In a germ-free animal, nutritional (and other) processes can be studied without interference from the microorganisms commonly inhabiting the gut in a conventional environment. The extent to which that process is modified by microbial action can then be examined by introducing a known microflora. Such kind of gnotobiotic tools is now recognized as essential in the advancement of knowledge on various aspects of nutrition and health.
So far, most nutrition- and health-related studies on aquaculture animals were conducted under conventional environmental conditions, in which there is a wide variety of known and unknown microbial communities often changing in terms of composition and activities. Under such xenic (germ-associated) conditions, the native microbiota that remained associated with the host interacts in a complicated manner with the host e.g. by directly influencing the metabolism of the host and/or by interfering with the tested nutritional component(s), and this markedly alters the true outcomes of such studies.
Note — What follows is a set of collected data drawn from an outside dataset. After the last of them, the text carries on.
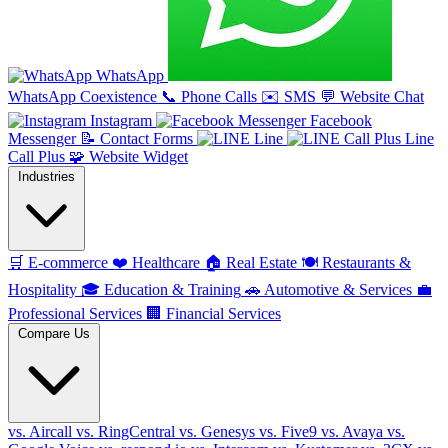
WhatsApp
WhatsApp Coexistence
📞
Phone Calls
✉️
SMS
💬
Website Chat
Instagram
Facebook
Messenger
📝
Contact Forms
Line
Line
Call Plus
🧩
Website Widget
Industries
🛒
E-commerce
❤️
Healthcare
🏠
Real Estate
🍽️
Restaurants &
Hospitality
🎓
Education & Training
🚗
Automotive & Services
💼
Professional Services
🏢
Financial Services
Compare Us
vs. Aircall
vs. RingCentral
vs. Genesys
vs. Five9
vs. Avaya
vs.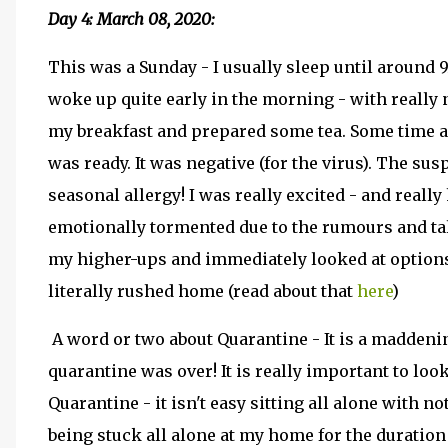
Day 4: March 08, 2020:
This was a Sunday - I usually sleep until around 
woke up quite early in the morning - with really n
my breakfast and prepared some tea. Some time ar
was ready. It was negative (for the virus). The su
seasonal allergy! I was really excited - and real
emotionally tormented due to the rumours and ta
my higher-ups and immediately looked at options 
literally rushed home (read about that
here
)
A word or two about Quarantine - It is a maddenin
quarantine was over! It is really important to loo
Quarantine - it isn't easy sitting all alone with no
being stuck all alone at my home for the duration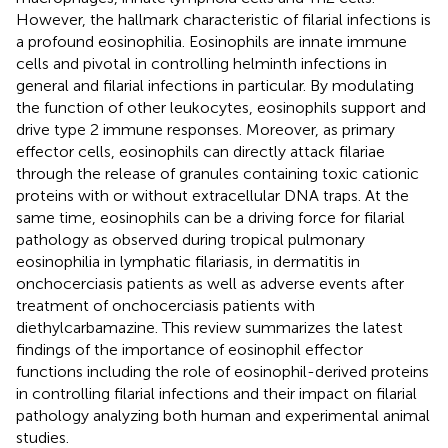
However, the hallmark characteristic of filarial infections is
a profound eosinophilia. Eosinophils are innate immune
cells and pivotal in controlling helminth infections in
general and filarial infections in particular. By modulating
the function of other leukocytes, eosinophils support and
drive type 2 immune responses. Moreover, as primary
effector cells, eosinophils can directly attack filariae
through the release of granules containing toxic cationic
proteins with or without extracellular DNA traps. At the
same time, eosinophils can be a driving force for filarial
pathology as observed during tropical pulmonary
eosinophilia in lymphatic filariasis, in dermatitis in
onchocerciasis patients as well as adverse events after
treatment of onchocerciasis patients with
diethylcarbamazine. This review summarizes the latest
findings of the importance of eosinophil effector
functions including the role of eosinophil-derived proteins
in controlling filarial infections and their impact on filarial
pathology analyzing both human and experimental animal
studies.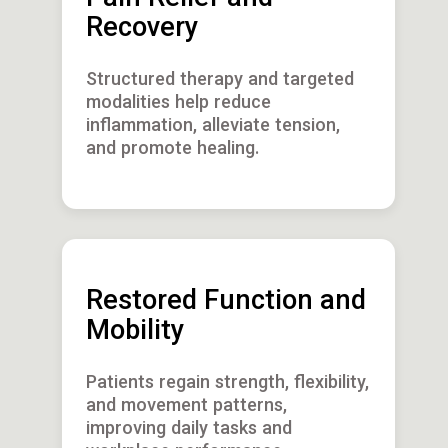
Recovery
Structured therapy and targeted
modalities help reduce
inflammation, alleviate tension,
and promote healing.
Restored Function and
Mobility
Patients regain strength, flexibility,
and movement patterns,
improving daily tasks and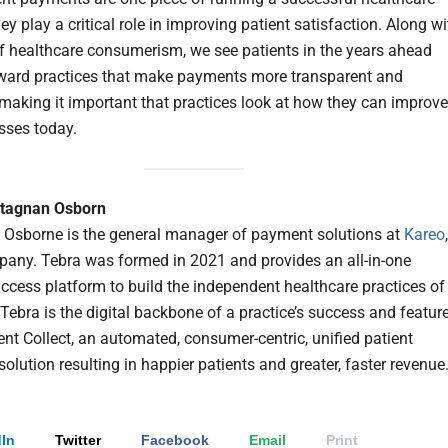
hey play a critical role in improving patient satisfaction. Along wi
of healthcare consumerism, we see patients in the years ahead
ward practices that make payments more transparent and
making it important that practices look at how they can improve
esses today.
rtagnan Osborn
 Osborne is the general manager of payment solutions at
Kareo
any. Tebra was formed in 2021 and provides an all-in-one
uccess platform to build the independent healthcare practices of
 Tebra is the digital backbone of a practice’s success and featur
ent Collect, an automated, consumer-centric, unified patient
lution resulting in happier patients and greater, faster revenue
In
Twitter
Facebook
Email
Print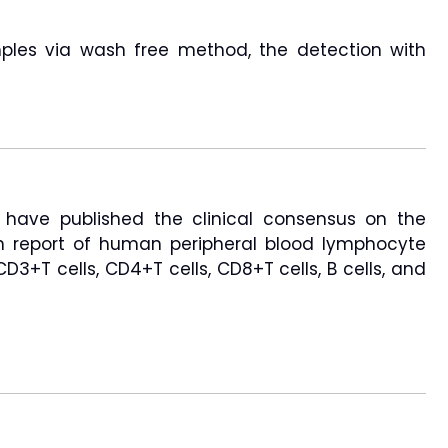
les via wash free method, the detection with
 have published the clinical consensus on the
n report of human peripheral blood lymphocyte
3+T cells, CD4+T cells, CD8+T cells, B cells, and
From mechanistic perspectives, it is, therefore, unrealistic to give a logical conclusion to the outcome of the experiments.
A key experimental strategy to study these interactions is to first define the functioning of the host in the absence of microbes and then to evaluate the effects of adding a single or defined population of microbes, and/or certain nutritional compounds (i.e., under gnotobiotic conditions). In the germ-free animal, any nutritional process can be investigated without interference from the microorganisms commonly inhabiting the gut in a conventional environment. The extent to which that process is modified by microbial action can then be examined by introducing a known microflora.
The brine shrimp Artemia represent an excellent (aquaculture) model organism for studying the above-mentioned subject areas because it can be cultured under germ-free conditions. This type of germ-free Artemia (GART) system can be used for various nutritional and immunological studies, such as biological activities of various nutraceuticals (e.g. plant-derived bioactive compounds, yeast-derived glucans, probiotics, heat shock proteins, butyric acid), bioflocs and greenwater technology, transgenerational effects of epigenetics, and trained immunity in crustaceans.
The objective with this project is to set up a GART system at the Department of Animal Nutrition and Management at SLU. This toolbox will be made available to researchers from other disciplines/institutes and private aquafeed and feed additive companies who wish to use this model system for pursuing their research questions (figure 1). This project opens up for collaboration within SLU, and continue the already established international collaboration with Lab of Aquaculture & Artemia Reference Center, Ghent University, Belgium as well as Asian Regional Artemia Reference Center, Tianjin University of Science and Technology, China.
Figur 1: GART platform for cross-disciplinary research.
Image description: An artemia nauplii enriched with FITC labbled archaea. Owner: Asia Regional Artemia Reference Center, China.
Partners involved
- Kartik Baruah, Torbjörn Lundh and Anders Kiessling from the Department of Animal Nutrition and Management, VH-Faculty, SLU.